_What you need to do_
Among the entries below, copy only the span from the line containing "- [01-类加载的时机.md](01-类加载的时机.md)" through the line containing "An implementation of". Do so exactly, and skip the pictures.

_Items from a data source_
--------
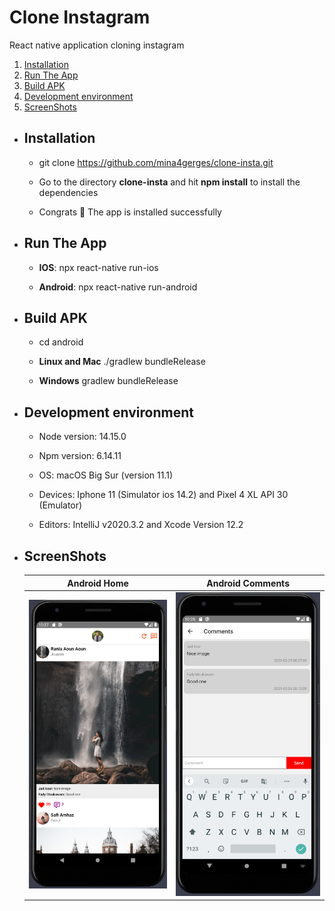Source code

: # Clone Instagram

React native application cloning instagram

1. [Installation](#installation)
2. [Run The App](#runTheApp)
3. [Build APK](#buildAPK)
4. [Development environment](#developementEnvirement)
5. [ScreenShots](#screenShots)

- <h2 name="installation">Installation</h2>

    - git clone https://github.com/mina4gerges/clone-insta.git

    - Go to the directory **clone-insta** and hit **npm install** to install the dependencies

    - Congrats 🎉 The app is installed successfully

- <h2 name="runTheApp">Run The App</h2>

    - **IOS**: npx react-native run-ios

    - **Android**: npx react-native run-android

- <h2 name="buildAPK">Build APK</h2>

  - cd android

  - **Linux and Mac** ./gradlew bundleRelease

  - **Windows** gradlew bundleRelease

- <h2 name="developementEnvirement">Development environment</h2>

    - Node version: 14.15.0

    - Npm version: 6.14.11

    - OS: macOS Big Sur (version 11.1)
  
    - Devices: Iphone 11 (Simulator ios 14.2) and Pixel 4 XL API 30 (Emulator)
  
    - Editors: IntelliJ v2020.3.2 and Xcode Version 12.2

- <h2 name="screenShots">ScreenShots</h2>

  Android Home | Android Comments
    :-----------:|:-----------------: 
  ![androidHome](screenshots/android-home.PNG?raw=true) | ![androidComments](screenshots/android-comments.PNG?raw=true)
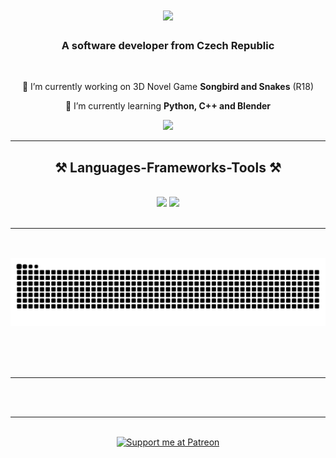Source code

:<!--<img align="right" src="https://visitor-badge.laobi.icu/badge?page_id=1Kishi.1Kishi" /> -->

<h1 align="center">
    <img src="https://readme-typing-svg.herokuapp.com/?font=Righteous&size=35&center=true&vCenter=true&width=500&height=70&duration=4000&lines=Welcome!;+I'm+Jacob+Green!;" />
</h1> 

<h3 align="center">A software developer from Czech Republic </h3>

<br/>

<div align="center">
 
 🔭 I’m currently working on 3D Novel Game **Songbird and Snakes** (R18)
 
 🌱 I’m currently learning **Python, C++ and Blender**

<!-- 💬 Ask me about **Node.js, React, Firebase... or anything [here](https://github.com/salesp07/salesp07/issues)** 

⚡ Fun fact **Game of Thrones Night's Watch cloaks are made from Ikea rugs** -->

 </div>
 
<div align="center"> 
  <a href="mailto:jacobworkgreen@gmail.com">
    <img src="https://img.shields.io/badge/Gmail-333333?style=for-the-badge&logo=gmail&logoColor=red" />
  </a>
  <!--<a href="https://linkedin.com/in/pedro-sales-muniz" target="_blank">
    <img src="https://img.shields.io/badge/LinkedIn-0077B5?style=for-the-badge&logo=linkedin&logoColor=white" target="_blank" />
  </a>
  <a href="https://salesp07.github.io" target="_blank">
     <img src="https://img.shields.io/badge/Portfolio-FF5722?style=for-the-badge&logo=todoist&logoColor=white" target="_blank" /> <!-- sqlite, safari, google-chrome are other good icon options -->
  </a>
</div>

 <hr/>
 
<h2 align="center">⚒️ Languages-Frameworks-Tools ⚒️</h2>
<br/>
<div align="center">
    <img src="https://skillicons.dev/icons?i=html,css,vscode,github,git" />
    <img src="https://skillicons.dev/icons?i=python,javascript,typescript,c,mysql" /><br>
</div>

<br/>
<hr/>

<div align="center">
  <h2></h2>
  <br>
  <img alt="snake eating my contributions" src="https://raw.githubusercontent.com/1Kishi/1Kishi/output/github-contribution-grid-snake.svg" />
  
  <br/><br/><br/>
</div>

<hr/>
<!--
<h2 align="center">⚡ Stats ⚡</h2>
<br> https://github.com/DenverCoder1/github-readme-streak-stats?tab=readme-ov-file#next-steps / https://github.com/salesp07/salesp07/blob/main/INSTRUCTIONS.md
<div align=center>
  <img width=390 src="https://github-readme-streak-stats-1Kishi.vercel.app/?user=1Kishi&count_private=true&theme=react&border_radius=10" alt="streak stats"/>
  <img width=390 src="https://github-readme-stats-salesp07.vercel.app/api?username=salesp07&count_private=true&show_icons=true&theme=react&rank_icon=github&border_radius=10" alt="readme stats" />
  <br/>
  <img width=325 align="center" src="https://github-readme-stats-salesp07.vercel.app/api/top-langs/?username=salesp07&hide=HTML&langs_count=8&layout=compact&theme=react&border_radius=10&size_weight=0.5&count_weight=0.5&exclude_repo=github-readme-stats" alt="top langs" />
</div>
-->
<br/><br/>

<hr/>

<br/>

<div align="center">
<a href='https://www.patreon.com/1kishi/' target='_blank'><img height='64' style='border:0px;height:64px;' src='https://upload.wikimedia.org/wikipedia/commons/thumb/9/94/Patreon_logo.svg/1280px-Patreon_logo.svg.png' border='0' alt='Support me at Patreon' /></a>
</div>

<br/>
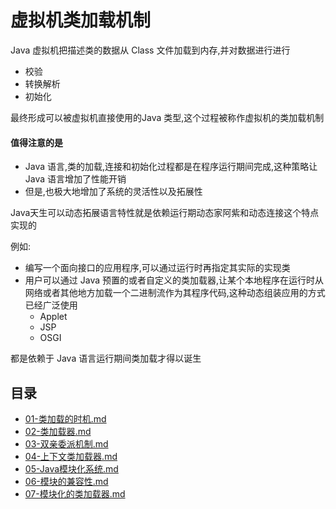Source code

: # 虚拟机类加载机制

Java 虚拟机把描述类的数据从 Class 文件加载到内存,并对数据进行进行

- 校验
- 转换解析
- 初始化

最终形成可以被虚拟机直接使用的Java 类型,这个过程被称作虚拟机的类加载机制

#### 值得注意的是

- Java 语言,类的加载,连接和初始化过程都是在程序运行期间完成,这种策略让 Java 语言增加了性能开销
- 但是,也极大地增加了系统的灵活性以及拓展性

Java天生可以动态拓展语言特性就是依赖运行期动态家阿紫和动态连接这个特点实现的

例如:

- 编写一个面向接口的应用程序,可以通过运行时再指定其实际的实现类
- 用户可以通过 Java 预置的或者自定义的类加载器,让某个本地程序在运行时从网络或者其他地方加载一个二进制流作为其程序代码,这种动态组装应用的方式已经广泛使用
  - Applet
  - JSP
  - OSGI

都是依赖于 Java 语言运行期间类加载才得以诞生

## 目录

- [01-类加载的时机.md](01-类加载的时机.md)
-  [02-类加载器.md](02-类加载器.md)
-  [03-双亲委派机制.md](03-双亲委派机制.md) 
-  [04-上下文类加载器.md](04-上下文类加载器.md) 
-  [05-Java模块化系统.md](05-Java模块化系统.md) 
-  [06-模块的兼容性.md](06-模块的兼容性.md) 
-  [07-模块化的类加载器.md](07-模块化的类加载器.md) 

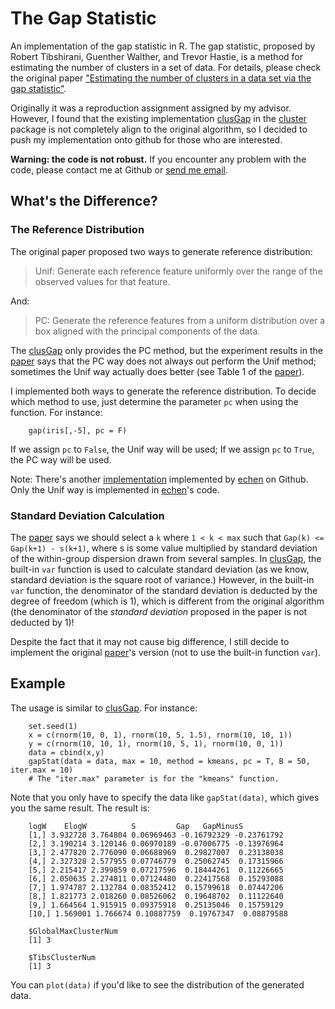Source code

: # The Gap Statistic

An implementation of the gap statistic in R. The gap statistic, proposed by Robert Tibshirani, Guenther Walther, and Trevor Hastie, is a method for estimating the number of clusters in a set of data. For details, please check the original paper ["Estimating the number of clusters in a data set via the gap statistic"](http://web.stanford.edu/~hastie/Papers/gap.pdf).

Originally it was a reproduction assignment assigned by my advisor. However, I found that the existing implementation [clusGap](http://stat.ethz.ch/R-manual/R-devel/library/cluster/html/clusGap.html) in the [cluster](http://cran.r-project.org/web/packages/cluster/index.html) package is not completely align to the original algorithm, so I decided to push my implementation onto github for those who are interested.

**Warning: the code is not robust.** If you encounter any problem with the code, please contact me at Github or [send me email](mnicnc404@gmail.com).

## What's the Difference?

### The Reference Distribution

The original paper proposed two ways to generate reference distribution:

> Unif: Generate each reference feature uniformly over the range of the observed values for that feature.

And:

> PC: Generate the reference features from a uniform distribution over a box aligned with the principal components of the data.

The [clusGap](http://stat.ethz.ch/R-manual/R-devel/library/cluster/html/clusGap.html) only provides the PC method, but the experiment results in the [paper](http://web.stanford.edu/~hastie/Papers/gap.pdf) says that the PC way does not always out perform the Unif method; sometimes the Unif way actually does better (see Table 1 of the [paper](http://web.stanford.edu/~hastie/Papers/gap.pdf)). 

I implemented both ways to generate the reference distribution. To decide which method to use, just determine the parameter `pc` when using the function. For instance:

		gap(iris[,-5], pc = F)

If we assign `pc` to `False`, the Unif way will be used; 
If we assign `pc` to `True`, the PC way will be used.

Note: There's another [implementation](https://github.com/echen/gap-statistic) implemented by [echen](https://github.com/echen) on Github. Only the Unif way is implemented in [echen](https://github.com/echen)'s code.

### Standard Deviation Calculation

The [paper](http://web.stanford.edu/~hastie/Papers/gap.pdf) says we should select a `k` where `1 < k < max` such that `Gap(k) <= Gap(k+1) - s(k+1)`, where s is some value multiplied by standard deviation of the within-group dispersion drawn from several samples. In [clusGap](http://stat.ethz.ch/R-manual/R-devel/library/cluster/html/clusGap.html), the built-in `var` function is used to calculate standard deviation (as we know, standard deviation is the square root of variance.) However, in the built-in `var` function, the denominator of the standard deviation is deducted by the degree of freedom (which is 1), which is different from the original algorithm (the denominator of the *standard deviation* proposed in the paper is not deducted by 1)!

Despite the fact that it may not cause big difference, I still decide to implement the original [paper](http://web.stanford.edu/~hastie/Papers/gap.pdf)'s version (not to use the built-in function `var`).

## Example

The usage is similar to [clusGap](http://stat.ethz.ch/R-manual/R-devel/library/cluster/html/clusGap.html). For instance:

		set.seed(1)
		x = c(rnorm(10, 0, 1), rnorm(10, 5, 1.5), rnorm(10, 10, 1))
		y = c(rnorm(10, 10, 1), rnorm(10, 5, 1), rnorm(10, 0, 1))
		data = cbind(x,y)
		gapStat(data = data, max = 10, method = kmeans, pc = T, B = 50, iter.max = 10)
		# The "iter.max" parameter is for the "kmeans" function.

Note that you only have to specify the data like `gapStat(data)`, which gives you the same result.
The result is:

		logW    ElogW          S         Gap   GapMinusS
		[1,] 3.932728 3.764804 0.06969463 -0.16792329 -0.23761792
		[2,] 3.190214 3.120146 0.06970189 -0.07006775 -0.13976964
		[3,] 2.477820 2.776090 0.06688969  0.29827007  0.23138038
		[4,] 2.327328 2.577955 0.07746779  0.25062745  0.17315966
		[5,] 2.215417 2.399859 0.07217596  0.18444261  0.11226665
		[6,] 2.050635 2.274811 0.07124480  0.22417568  0.15293088
		[7,] 1.974787 2.132784 0.08352412  0.15799618  0.07447206
		[8,] 1.821773 2.018260 0.08526062  0.19648702  0.11122640
		[9,] 1.664564 1.915915 0.09375918  0.25135046  0.15759129
		[10,] 1.569001 1.766674 0.10887759  0.19767347  0.08879588
		
		$GlobalMaxClusterNum
		[1] 3
		
		$TibsClusterNum
		[1] 3

You can `plot(data)` if you'd like to see the distribution of the generated data.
--------
_Your response_
- [01-类加载的时机.md](01-类加载的时机.md)
-  [02-类加载器.md](02-类加载器.md)
-  [03-双亲委派机制.md](03-双亲委派机制.md) 
-  [04-上下文类加载器.md](04-上下文类加载器.md) 
-  [05-Java模块化系统.md](05-Java模块化系统.md) 
-  [06-模块的兼容性.md](06-模块的兼容性.md) 
-  [07-模块化的类加载器.md](07-模块化的类加载器.md) 

Source code

: # The Gap Statistic

An implementation of the gap statistic in R. The gap statistic, proposed by Robert Tibshirani, Guenther Walther, and Trevor Hastie, is a method for estimating the number of clusters in a set of data. For details, please check the original paper ["Estimating the number of clusters in a data set via the gap statistic"](http://web.stanford.edu/~hastie/Papers/gap.pdf).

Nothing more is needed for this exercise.